There is a lot going on throughout ‘Ember’ (featuring Berlin-based Cuban-German artist, Réelle). It starts off sounding like the sound effect from a 90s beat ’em up computer game. The sound of synthetic punches, blocks, and groans, dominate. Then, about a third in, a barrage of beats explodes from the speakers. This moment is short lived, as what sounds like a string section warming up comes to the fore and gracefully closes the song.
There are times during Neodorsal when it’s hard to work out what you are listening to. ‘Cleft Lip’ is made up of a series of piercing drones, electronic blips, and groaning synths. There is no real melody going on – or rhythm, for that matter. During ‘Alabaster’ you almost expect Myen to finally drop a devastating bassline, or hulking breakbeat, like a payoff for the previous twelve tracks of audio subterfuge. But they don’t and the album is better for it. At high volumes, it was quite painful to listen to. At times I questioned what I was doing listening to it, or if it was actually enjoyable. But I kept listening. There was something compelling into the music. The fact that I wasn’t sure what was going to happen next, made me want to keep listening to find out. Even after a third, or sixth listen I was still taken aback by what I was listening to. This is why Neodorsal is such a captivating listen.

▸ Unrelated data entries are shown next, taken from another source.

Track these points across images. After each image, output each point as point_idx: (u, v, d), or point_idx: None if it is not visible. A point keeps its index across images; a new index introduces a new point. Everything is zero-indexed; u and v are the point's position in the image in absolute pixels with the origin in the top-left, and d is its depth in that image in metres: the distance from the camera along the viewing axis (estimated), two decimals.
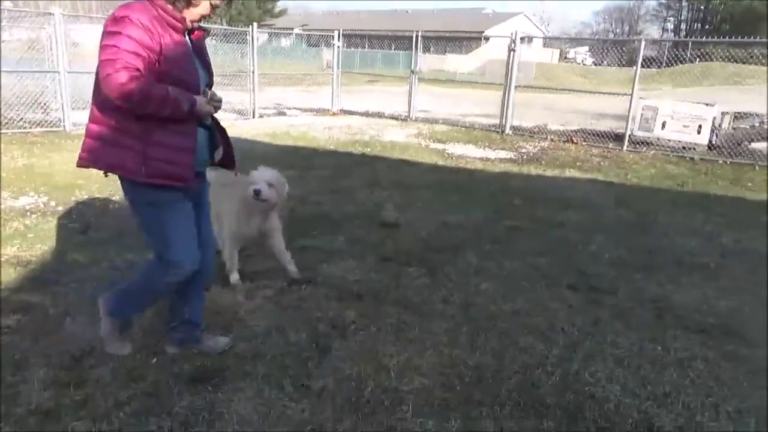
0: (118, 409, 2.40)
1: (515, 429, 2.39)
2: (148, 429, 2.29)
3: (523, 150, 9.78)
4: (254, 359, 2.82)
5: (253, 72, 12.11)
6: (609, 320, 3.42)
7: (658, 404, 2.60)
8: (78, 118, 8.99)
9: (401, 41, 12.77)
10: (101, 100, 2.34)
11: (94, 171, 2.47)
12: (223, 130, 2.69)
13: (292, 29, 46.55)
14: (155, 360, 2.78)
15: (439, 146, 9.84)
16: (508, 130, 11.30)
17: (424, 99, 13.67)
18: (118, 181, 2.48)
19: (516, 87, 11.27)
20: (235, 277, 3.72)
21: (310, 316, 3.29)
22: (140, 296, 2.79)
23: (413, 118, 12.92)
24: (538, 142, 10.52)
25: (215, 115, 2.59)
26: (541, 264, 4.29)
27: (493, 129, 11.59)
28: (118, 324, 2.83)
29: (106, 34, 2.23)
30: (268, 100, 13.86)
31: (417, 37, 13.01)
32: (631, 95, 9.82)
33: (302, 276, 3.78)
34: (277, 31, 41.66)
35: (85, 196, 5.49)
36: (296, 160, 7.78)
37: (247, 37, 12.01)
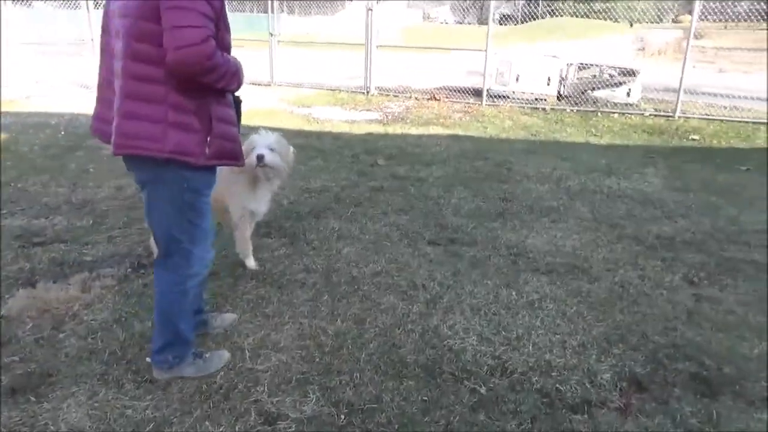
0: None
1: (375, 393, 2.34)
2: None
3: (389, 110, 9.80)
4: (89, 358, 2.53)
5: (92, 39, 10.96)
6: (467, 271, 3.49)
7: (512, 348, 2.68)
8: None
9: (262, 3, 12.14)
10: (147, 73, 1.91)
11: None
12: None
13: None
14: None
15: (304, 111, 9.56)
16: (373, 91, 11.25)
17: (288, 63, 13.20)
18: None
19: (378, 47, 11.21)
20: (251, 262, 3.44)
21: None
22: (176, 311, 2.31)
23: (276, 83, 12.45)
24: (403, 102, 10.60)
25: None
26: (403, 222, 4.29)
27: (358, 90, 11.48)
28: (193, 353, 2.43)
29: None
30: None
31: None
32: (486, 51, 10.13)
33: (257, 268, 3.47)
34: None
35: None
36: None
37: (80, 2, 10.80)
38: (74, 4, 11.18)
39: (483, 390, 2.37)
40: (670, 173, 5.97)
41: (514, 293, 3.21)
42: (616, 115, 9.32)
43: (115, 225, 4.11)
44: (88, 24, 10.88)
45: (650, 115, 9.26)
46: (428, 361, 2.56)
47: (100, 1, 11.44)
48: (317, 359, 2.56)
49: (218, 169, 2.28)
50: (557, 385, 2.41)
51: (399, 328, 2.82)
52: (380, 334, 2.76)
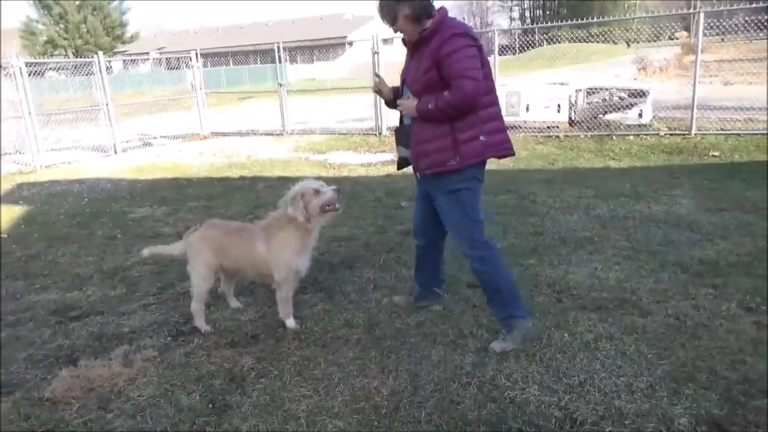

There are sections of Neodorsal that make me smile and wince in equal measure. Myen seems to be asking questions about what electronic music should and could be in 2021. Their answers, like the music itself, is abrasive and abstract. And this seems to be the point of Neodorsal. To push themselves, as well as us, into new and exciting places. This is to be commended. However, there are times when you’d rather Myen just deliver a banger before getting back to the audio abstractions. The fact that they never do might just be the masterstroke of the whole album.